The researchers saw similar effects in vitro when they treated human macrophages with palmitate, high glucose and high insulin to mimic conditions that lead to obesity.

Prof. Wernstedt Asterholm told us: “We show that human macrophages have similar function and regulation. Our current research focuses on translating our mouse findings to the human setting and it looks promising so far. I would also like to see whether and how this macrophage-collagen-axis plays a role in other tissues such as in the heart.”

“Dysregulation of adipose tissue function, characterized by altered collagen turnover and macrophage activity, has been implicated in the pathogenesis of metabolic diseases. Understanding the specific cellular and molecular mechanisms involved could lead to novel therapeutic strategies for managing these conditions,” Unluisler told us.

Although the researchers behind this study found that isolated human cells reacted in a similar way to mouse cells, Unluisler said that she would like to see further research to confirm that similar adipose dysfunction occurs in people.

“While findings from animal studies can give us valuable insights, we need to be cautious when applying them to humans. Mice and humans have similarities, but also differences that might affect how findings translate. Further research with human subjects is necessary to confirm these results,” she told MNT.

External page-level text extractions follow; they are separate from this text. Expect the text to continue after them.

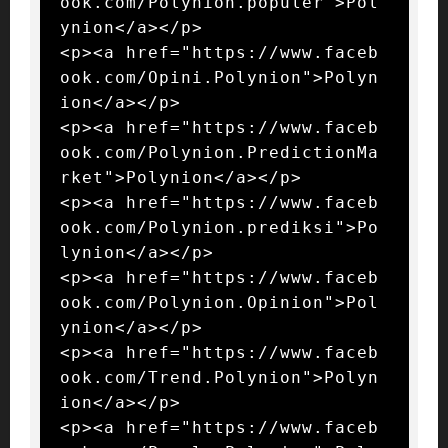
ook.com/Polynion.populer">Pol
ynion</a></p>

<p><a href="https://www.faceb
ook.com/Opini.Polynion">Polyn
ion</a></p>

<p><a href="https://www.faceb
ook.com/Polynion.PredictionMa
rket">Polynion</a></p>

<p><a href="https://www.faceb
ook.com/Polynion.prediksi">Po
lynion</a></p>

<p><a href="https://www.faceb
ook.com/Polynion.Opinion">Pol
ynion</a></p>

<p><a href="https://www.faceb
ook.com/Trend.Polynion">Polyn
ion</a></p>

<p><a href="https://www.faceb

And the researchers are planning more research into both treatment and diagnosis of type 2 diabetes, as Prof. Asterholm noted:

“Hopefully we will identify a macrophage target that can be used for developing better therapeutics..but in a more near future one could imagine that certain collagen fragments from adipose tissue end up in the circulation and thereby can be used as biomarkers to identify individuals that are at higher risk for developing type 2 diabetes.”

So, it is early days, but this study adds to the evidence that obesity may lead to adipose tissue dysfunction and metabolic diseases, and offers an explanation for why this might happen. It could help identify those at greater risk of type 2 diabetes and even help the development of more effective therapies.